- Task data -
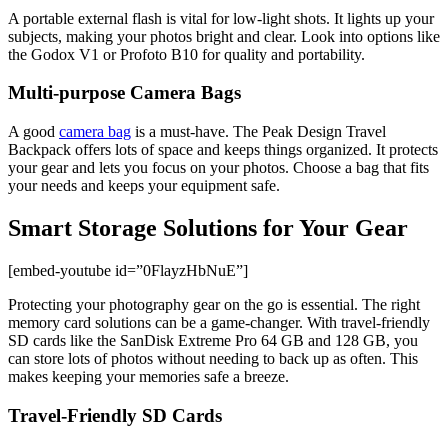
A portable external flash is vital for low-light shots. It lights up your
subjects, making your photos bright and clear. Look into options like
the Godox V1 or Profoto B10 for quality and portability.
Multi-purpose Camera Bags
A good
camera bag
is a must-have. The Peak Design Travel
Backpack offers lots of space and keeps things organized. It protects
your gear and lets you focus on your photos. Choose a bag that fits
your needs and keeps your equipment safe.
Smart Storage Solutions for Your Gear
[embed-youtube id=”0FlayzHbNuE”]
Protecting your photography gear on the go is essential. The right
memory card solutions can be a game-changer. With travel-friendly
SD cards like the SanDisk Extreme Pro 64 GB and 128 GB, you
can store lots of photos without needing to back up as often. This
makes keeping your memories safe a breeze.
Travel-Friendly SD Cards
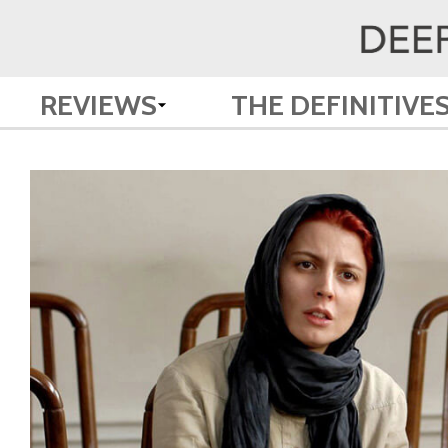
REVIEWS
THE DEFINITIVE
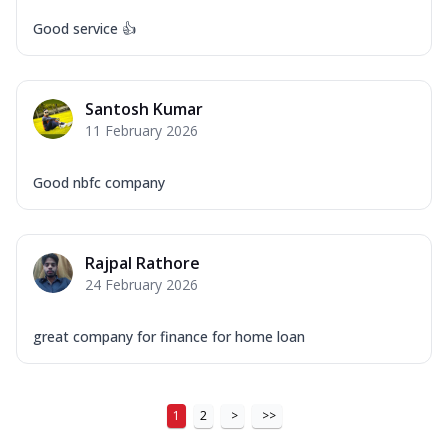
Good service 👍
Santosh Kumar
11 February 2026
Good nbfc company
Rajpal Rathore
24 February 2026
great company for finance for home loan
1
2
>
>>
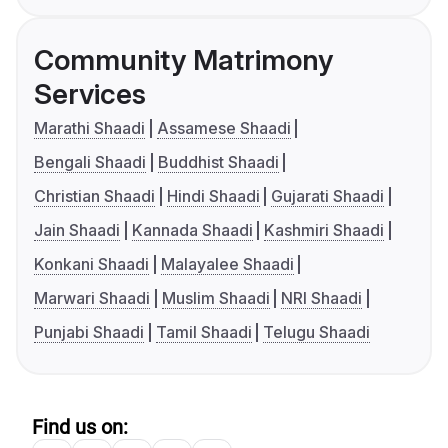
Community Matrimony
Services
Marathi Shaadi
Assamese Shaadi
Bengali Shaadi
Buddhist Shaadi
Christian Shaadi
Hindi Shaadi
Gujarati Shaadi
Jain Shaadi
Kannada Shaadi
Kashmiri Shaadi
Konkani Shaadi
Malayalee Shaadi
Marwari Shaadi
Muslim Shaadi
NRI Shaadi
Punjabi Shaadi
Tamil Shaadi
Telugu Shaadi
Find us on:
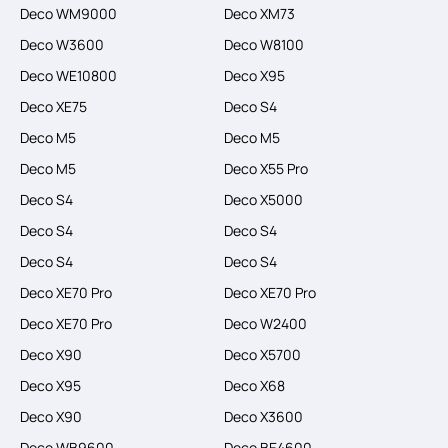
Deco WM9000
Deco XM73
Deco W3600
Deco W8100
Deco WE10800
Deco X95
Deco XE75
Deco S4
Deco M5
Deco M5
Deco M5
Deco X55 Pro
Deco S4
Deco X5000
Deco S4
Deco S4
Deco S4
Deco S4
Deco XE70 Pro
Deco XE70 Pro
Deco XE70 Pro
Deco W2400
Deco X90
Deco X5700
Deco X95
Deco X68
Deco X90
Deco X3600
Deco WB9600
Deco BE4600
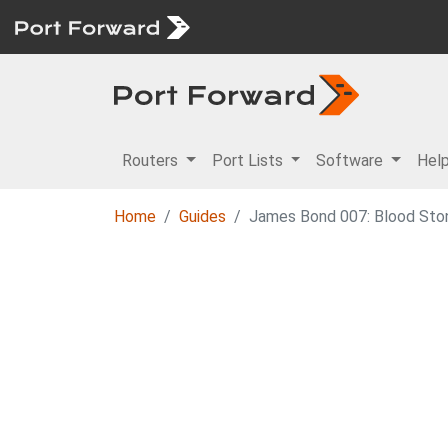
Routers
Port Lists
Software
Hel
Home
Guides
James Bond 007: Blood Stone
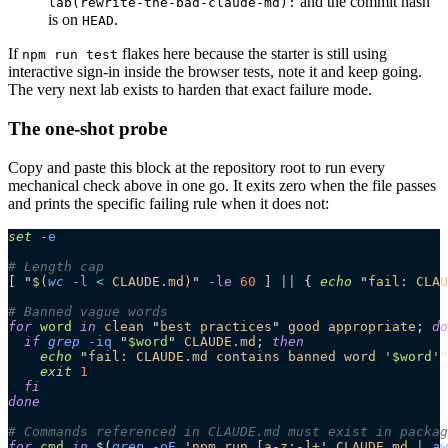
and the commit hash
lab(rewrite-the-bad-claude-md):
is on
.
HEAD
If
flakes here because the starter is still using
npm run test
interactive sign-in inside the browser tests, note it and keep going.
The very next lab exists to harden that exact failure mode.
The one-shot probe
Copy and paste this block at the repository root to run every
mechanical check above in one go. It exits zero when the file passes
and prints the specific failing rule when it does not:
set
 -e
# Length cap
[ 
"
$(
wc
 -l
 <
 CLAUDE.md)
"
 -le
 60
 ] 
||
 { 
echo
 "
fail: CLAU
# Banned vague words
for
 word
 in
 clean
 "
best practices
"
 good
 appropriate
; 
do
  if
 grep
 -iq
 "
$word
"
 CLAUDE.md
; 
then
    echo
 "
fail: CLAUDE.md contains banned word '
$word
'
"
    exit
 1
  fi
done
# Commands referenced in CLAUDE.md must exist in packag
for
 cmd
 in
 $(
grep
 -oE
 '
npm run [a-z:-]+
'
 CLAUDE.md
 |
 aw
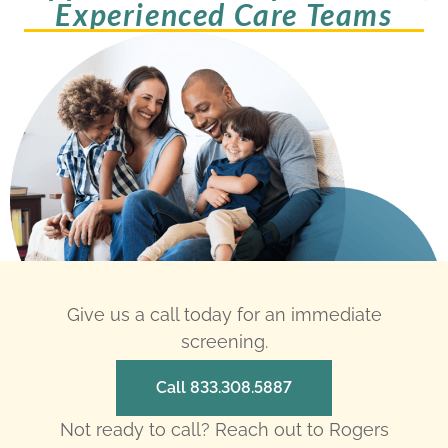
Experienced Care Teams
Give us a call today for an immediate
screening.
Call 833.308.5887
Not ready to call? Reach out to Rogers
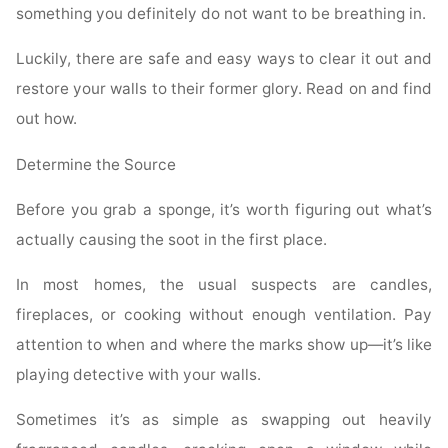
something you definitely do not want to be breathing in.
Luckily, there are safe and easy ways to clear it out and
restore your walls to their former glory. Read on and find
out how.
Determine the Source
Before you grab a sponge, it’s worth figuring out what’s
actually causing the soot in the first place.
In most homes, the usual suspects are candles,
fireplaces, or cooking without enough ventilation. Pay
attention to when and where the marks show up—it’s like
playing detective with your walls.
Sometimes it’s as simple as swapping out heavily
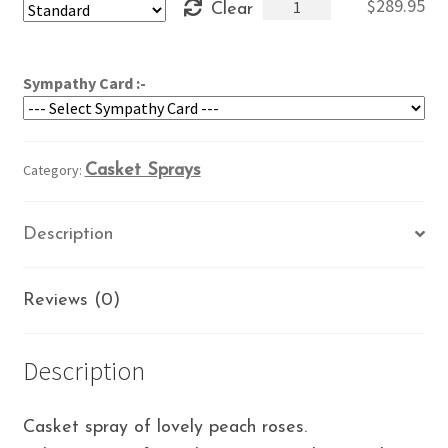
Eternal
$
289.95
Clear
through
Memories
$329.95
quantity
Sympathy Card :-
Category:
Casket Sprays
Description
Reviews (0)
Description
Casket spray of lovely peach roses.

- What you are asked to do -
Copy nothing but the lines from the top of the data down to the line containing "Copy and paste", and leave the pictures out.

- Task response -
A portable external flash is vital for low-light shots. It lights up your
subjects, making your photos bright and clear. Look into options like
the Godox V1 or Profoto B10 for quality and portability.
Multi-purpose Camera Bags
A good
camera bag
is a must-have. The Peak Design Travel
Backpack offers lots of space and keeps things organized. It protects
your gear and lets you focus on your photos. Choose a bag that fits
your needs and keeps your equipment safe.
Smart Storage Solutions for Your Gear
[embed-youtube id=”0FlayzHbNuE”]
Protecting your photography gear on the go is essential. The right
memory card solutions can be a game-changer. With travel-friendly
SD cards like the SanDisk Extreme Pro 64 GB and 128 GB, you
can store lots of photos without needing to back up as often. This
makes keeping your memories safe a breeze.
Travel-Friendly SD Cards
REVIEWS
THE DEFINITIVE
Good service 👍
Santosh Kumar
11 February 2026
Good nbfc company
Rajpal Rathore
24 February 2026
great company for finance for home loan
1
2
>
>>
Community Matrimony
Services
Marathi Shaadi
Assamese Shaadi
Bengali Shaadi
Buddhist Shaadi
Christian Shaadi
Hindi Shaadi
Gujarati Shaadi
Jain Shaadi
Kannada Shaadi
Kashmiri Shaadi
Konkani Shaadi
Malayalee Shaadi
Marwari Shaadi
Muslim Shaadi
NRI Shaadi
Punjabi Shaadi
Tamil Shaadi
Telugu Shaadi
Find us on:
Deco WM9000
Deco XM73
Deco W3600
Deco W8100
Deco WE10800
Deco X95
Deco XE75
Deco S4
Deco M5
Deco M5
Deco M5
Deco X55 Pro
Deco S4
Deco X5000
Deco S4
Deco S4
Deco S4
Deco S4
Deco XE70 Pro
Deco XE70 Pro
Deco XE70 Pro
Deco W2400
Deco X90
Deco X5700
Deco X95
Deco X68
Deco X90
Deco X3600
Deco WB9600
Deco BE4600
Routers
Port Lists
Software
Hel
Home
Guides
James Bond 007: Blood Stone
and the commit hash
lab(rewrite-the-bad-claude-md):
is on
.
HEAD
If
flakes here because the starter is still using
npm run test
interactive sign-in inside the browser tests, note it and keep going.
The very next lab exists to harden that exact failure mode.
The one-shot probe
Copy and paste this block at the repository root to run every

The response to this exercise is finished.